Папа ведет меня к двери, и на полпути мы сталкиваемся с Шоном.
— Зара. Я как раз искал тебя, — заявляет Шон, подходя ближе, его светло-русые волосы завиваются около бровей, а его высокая фигура нависает надо мной.
— Моя прекрасная figlia настаивает на том, чтобы уйти. Она утверждает, что завтра ей нужны ее мозги в первоклассной форме, — поддразнивает папа.
Шон пристально смотрит на меня своими зелеными глазами, затем кивает папе.
— Я как раз собирался уходить. У меня есть несколько юридических вопросов к Заре. Почему бы мне не подвезти её по дороге к себе, мой водитель как раз свободен? — Он улыбается, и на его щеках появляется ямочка.
Вот дерьмо!
Отец напрягается, его глаза сужаются. Голос становится низким и холодным:
— Ты уверен, что это подходящий вариант для Зары?
Выражение лица Шона становится таким же серьезным, как у моего отца. Он заявляет:
— Конечно. Все законно. Мне просто нужен совет. К тому же, ты же знаешь, я никогда не перейду черту.
Меня охватывает раздражение. Я выпалила:
— Потому что я женщина, да?
Папа и Шон бросают на меня тот же раздраженный взгляд, который они всегда делают, когда я спрашиваю, почему я не могу чего-то знать или быть главным адвокатом семей.
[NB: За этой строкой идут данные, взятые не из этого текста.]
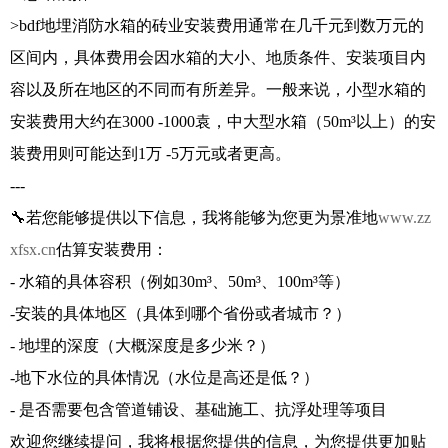
>bdf地埋消防水箱的砖业安装费用通常在几千元到数万元的
区间内，具体费用会因水箱的大小、地质条件、安装项目内
容以及所在地区的不同而有所差异。一般来说，小型水箱的
安装费用大约在3000 -1000袁，中大型水箱（50m³以上）的安
装费用则可能达到1万 -5万元或者更高。
---
🔧若您能够提供以下信息，我将能够为您更为景准地
www.zz
xfsx.cn
估算安装费用：
- 水箱的具体容积（例如30m³、50m³、100m³等）
-安装的具体地区（具体到哪个省份或者城市？）
- 地埋的深度（大概深度是多少米？）
-地下水位的具体情况（水位是高还是低？）
- 是否需要包含管道铺设、基础施工、抗浮处理等项目
欢迎您继续提问，我将根据您提供的信息，为您提供更加贴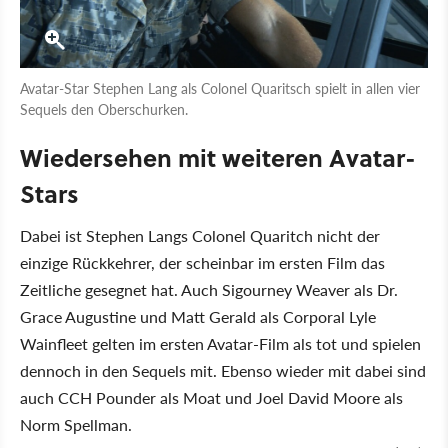
Avatar-Star Stephen Lang als Colonel Quaritsch spielt in allen vier
Sequels den Oberschurken.
Wiedersehen mit weiteren Avatar-
Stars
Dabei ist Stephen Langs Colonel Quaritch nicht der
einzige Rückkehrer, der scheinbar im ersten Film das
Zeitliche gesegnet hat. Auch Sigourney Weaver als Dr.
Grace Augustine und Matt Gerald als Corporal Lyle
Wainfleet gelten im ersten Avatar-Film als tot und spielen
dennoch in den Sequels mit. Ebenso wieder mit dabei sind
auch CCH Pounder als Moat und Joel David Moore als
Norm Spellman.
Папа снова целует меня в голову, утверждая:
— Я твой отец. Безопасность тебя и твоей матери мой приоритет. — Он поворачивается к Шону. — Ты проводишь ее до квартиры и убедишься, что она в безопасности внутри, верно?
— Конечно, — отвечает он.
Я стону.
— Я могу дойти до своей квартиры сама.
— Но тогда я бы волновался. А ты ведь этого не хочешь, верно? — говорит папа, сверкая своей пьяной улыбкой.
Я вздыхаю, саркастически соглашаясь:
— Нет! Мне бы этого никогда не хотелось.
— Увидимся позже, Лука. Пойдем, Зара, — говорит Шон, обхватывая меня за талию и направляя к выходу из паба. Часть меня хочет вырваться и убежать, зная, что как только мы останемся наедине, он начнёт допрашивать меня. Но я не могу. Я просто прижимаюсь к нему, вдыхая аромат его парфюма: тёплые нотки ириски и бурбонской ванили, и стараюсь игнорировать неодобрительный взгляд Фионы из другого конца бара.
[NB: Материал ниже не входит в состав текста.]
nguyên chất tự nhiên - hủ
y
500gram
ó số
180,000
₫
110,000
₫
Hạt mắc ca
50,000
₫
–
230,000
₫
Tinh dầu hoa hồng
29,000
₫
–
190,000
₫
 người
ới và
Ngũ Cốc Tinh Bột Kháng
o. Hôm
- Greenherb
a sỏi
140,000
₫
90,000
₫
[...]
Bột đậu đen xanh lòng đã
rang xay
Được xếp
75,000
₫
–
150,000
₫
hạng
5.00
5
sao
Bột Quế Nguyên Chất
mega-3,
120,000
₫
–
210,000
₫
За эти годы она не раз высказывала свое мнение, намекая на то, что мы с Шоном флиртуем друг с другом. Мы всегда отрицаем это, но она не дура.
Между нами что-то есть, но мы никогда не решались переходить черту. Мы друзья, и так оно и останется. Было бы глупо рисковать нашей дружбой, особенно когда ни один из нас, похоже, не может оставаться с кем-то долго.
Однажды пьяной ночью мы даже признались, что нам слишком быстро становится скучно с людьми, с которыми мы встречаемся. Поэтому мы поклялись мизинцами никогда не переходить черту, и как только мы протрезвели, мы больше никогда не обсуждали наше обещание.
Мы выходим наружу, и его внедорожник подъезжает к обочине. Он не дожидается водителя, сам открывает заднюю дверь и жестом приглашает меня сесть.
— У меня есть водитель, — возражаю я, пытаясь уйти от разговора, который, как я знаю, уже на подходе.